[WHAT YOU HAVE TO DO] Repeat exactly, please, the lines that begin at the start of the listing and end at the line holding "right ankle: (393, 1222, 29)".

______________________________

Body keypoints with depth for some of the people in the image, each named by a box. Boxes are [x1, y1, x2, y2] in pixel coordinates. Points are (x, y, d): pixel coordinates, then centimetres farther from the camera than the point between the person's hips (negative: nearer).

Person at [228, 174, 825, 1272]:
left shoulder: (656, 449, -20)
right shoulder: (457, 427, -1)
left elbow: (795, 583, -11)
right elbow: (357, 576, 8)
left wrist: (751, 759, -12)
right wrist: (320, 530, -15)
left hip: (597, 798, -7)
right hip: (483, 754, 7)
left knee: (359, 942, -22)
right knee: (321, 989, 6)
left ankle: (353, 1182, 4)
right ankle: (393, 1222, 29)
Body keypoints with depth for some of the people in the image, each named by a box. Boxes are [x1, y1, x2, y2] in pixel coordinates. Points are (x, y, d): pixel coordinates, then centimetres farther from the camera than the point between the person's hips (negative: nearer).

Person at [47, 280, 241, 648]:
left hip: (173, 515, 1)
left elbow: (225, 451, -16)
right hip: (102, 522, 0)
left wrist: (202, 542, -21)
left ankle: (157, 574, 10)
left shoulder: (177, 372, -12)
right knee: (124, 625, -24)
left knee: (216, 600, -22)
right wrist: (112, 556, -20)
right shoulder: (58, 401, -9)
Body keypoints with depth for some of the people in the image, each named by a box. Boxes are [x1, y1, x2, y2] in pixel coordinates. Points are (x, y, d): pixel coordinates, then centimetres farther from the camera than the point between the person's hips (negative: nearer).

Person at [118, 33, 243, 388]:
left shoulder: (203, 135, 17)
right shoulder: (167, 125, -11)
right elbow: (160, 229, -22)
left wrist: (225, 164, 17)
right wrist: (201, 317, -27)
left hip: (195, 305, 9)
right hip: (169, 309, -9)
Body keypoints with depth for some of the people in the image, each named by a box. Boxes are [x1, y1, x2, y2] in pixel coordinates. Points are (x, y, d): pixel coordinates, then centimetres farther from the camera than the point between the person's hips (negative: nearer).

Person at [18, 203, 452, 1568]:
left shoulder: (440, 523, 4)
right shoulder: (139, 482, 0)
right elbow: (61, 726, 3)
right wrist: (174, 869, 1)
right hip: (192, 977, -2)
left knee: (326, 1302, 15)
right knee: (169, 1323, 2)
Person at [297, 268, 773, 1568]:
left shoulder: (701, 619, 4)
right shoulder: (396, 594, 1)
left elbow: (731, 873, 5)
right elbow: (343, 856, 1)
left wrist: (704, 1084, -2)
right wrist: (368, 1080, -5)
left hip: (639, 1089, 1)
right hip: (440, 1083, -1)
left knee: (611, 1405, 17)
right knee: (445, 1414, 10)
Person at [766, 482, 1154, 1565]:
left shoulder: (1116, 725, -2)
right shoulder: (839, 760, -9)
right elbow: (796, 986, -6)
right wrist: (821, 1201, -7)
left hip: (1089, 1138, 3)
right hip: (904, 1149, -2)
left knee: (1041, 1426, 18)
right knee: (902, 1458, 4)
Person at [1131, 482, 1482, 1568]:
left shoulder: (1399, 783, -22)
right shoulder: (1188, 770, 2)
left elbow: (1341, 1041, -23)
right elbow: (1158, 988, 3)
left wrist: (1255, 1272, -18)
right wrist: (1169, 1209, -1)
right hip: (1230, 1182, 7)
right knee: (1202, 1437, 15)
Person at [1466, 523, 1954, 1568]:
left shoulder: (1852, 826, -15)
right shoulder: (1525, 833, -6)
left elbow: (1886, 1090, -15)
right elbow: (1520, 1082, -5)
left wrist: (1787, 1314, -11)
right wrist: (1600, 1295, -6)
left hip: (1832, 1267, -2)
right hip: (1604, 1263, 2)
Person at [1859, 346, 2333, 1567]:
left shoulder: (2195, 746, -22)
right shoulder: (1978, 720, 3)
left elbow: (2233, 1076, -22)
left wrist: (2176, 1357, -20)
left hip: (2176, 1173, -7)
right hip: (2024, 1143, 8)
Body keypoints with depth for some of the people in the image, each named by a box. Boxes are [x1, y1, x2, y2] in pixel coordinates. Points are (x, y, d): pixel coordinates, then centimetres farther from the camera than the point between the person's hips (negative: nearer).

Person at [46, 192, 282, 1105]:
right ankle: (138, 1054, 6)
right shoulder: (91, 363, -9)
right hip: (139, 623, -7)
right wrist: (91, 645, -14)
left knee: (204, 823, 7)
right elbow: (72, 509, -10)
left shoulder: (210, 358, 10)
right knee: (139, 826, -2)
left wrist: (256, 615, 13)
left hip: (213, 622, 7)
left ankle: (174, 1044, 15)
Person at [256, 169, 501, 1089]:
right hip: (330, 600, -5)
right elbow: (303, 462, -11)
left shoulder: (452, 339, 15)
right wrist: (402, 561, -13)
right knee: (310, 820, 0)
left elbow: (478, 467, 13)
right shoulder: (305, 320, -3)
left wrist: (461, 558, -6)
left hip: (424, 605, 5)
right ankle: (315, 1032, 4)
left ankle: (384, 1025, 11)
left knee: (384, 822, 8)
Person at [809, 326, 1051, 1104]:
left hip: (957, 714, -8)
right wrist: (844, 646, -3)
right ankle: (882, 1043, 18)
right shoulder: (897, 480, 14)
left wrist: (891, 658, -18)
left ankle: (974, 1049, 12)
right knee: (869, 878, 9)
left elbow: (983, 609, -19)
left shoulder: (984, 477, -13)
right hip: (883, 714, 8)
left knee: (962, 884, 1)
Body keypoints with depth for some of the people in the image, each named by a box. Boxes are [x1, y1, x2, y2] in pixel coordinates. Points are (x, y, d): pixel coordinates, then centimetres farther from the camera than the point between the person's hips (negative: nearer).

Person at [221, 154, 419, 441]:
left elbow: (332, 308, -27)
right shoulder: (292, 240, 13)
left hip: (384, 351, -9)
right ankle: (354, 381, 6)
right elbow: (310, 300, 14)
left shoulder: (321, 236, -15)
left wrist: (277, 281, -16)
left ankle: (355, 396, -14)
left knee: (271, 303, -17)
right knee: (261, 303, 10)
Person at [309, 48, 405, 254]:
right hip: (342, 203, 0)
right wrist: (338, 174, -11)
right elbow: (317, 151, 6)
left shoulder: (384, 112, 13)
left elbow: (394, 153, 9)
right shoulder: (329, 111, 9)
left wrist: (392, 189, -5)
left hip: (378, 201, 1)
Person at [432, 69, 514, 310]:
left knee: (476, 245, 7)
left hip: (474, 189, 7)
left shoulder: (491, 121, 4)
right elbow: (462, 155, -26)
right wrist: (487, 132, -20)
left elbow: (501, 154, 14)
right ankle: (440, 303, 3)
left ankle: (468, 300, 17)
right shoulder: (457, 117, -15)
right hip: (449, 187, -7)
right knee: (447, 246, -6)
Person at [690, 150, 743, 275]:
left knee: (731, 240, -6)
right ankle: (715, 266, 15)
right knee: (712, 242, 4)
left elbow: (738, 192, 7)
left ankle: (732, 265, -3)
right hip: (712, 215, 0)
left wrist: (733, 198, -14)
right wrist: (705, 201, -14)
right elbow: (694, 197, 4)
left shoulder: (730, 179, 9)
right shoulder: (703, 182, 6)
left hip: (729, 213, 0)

______________________________

[ANSWER SPACE]
Body keypoints with depth for some of the people in the image, each named by a box. Boxes are [x1, y1, x2, y2] in pixel coordinates. Points are (x, y, d): pixel coordinates, then centimetres farther from the camera than the point between the person's hips (negative: nearer).

Person at [228, 174, 825, 1272]:
left shoulder: (656, 449, -20)
right shoulder: (457, 427, -1)
left elbow: (795, 583, -11)
right elbow: (357, 576, 8)
left wrist: (751, 759, -12)
right wrist: (320, 530, -15)
left hip: (597, 798, -7)
right hip: (483, 754, 7)
left knee: (359, 942, -22)
right knee: (321, 989, 6)
left ankle: (353, 1182, 4)
right ankle: (393, 1222, 29)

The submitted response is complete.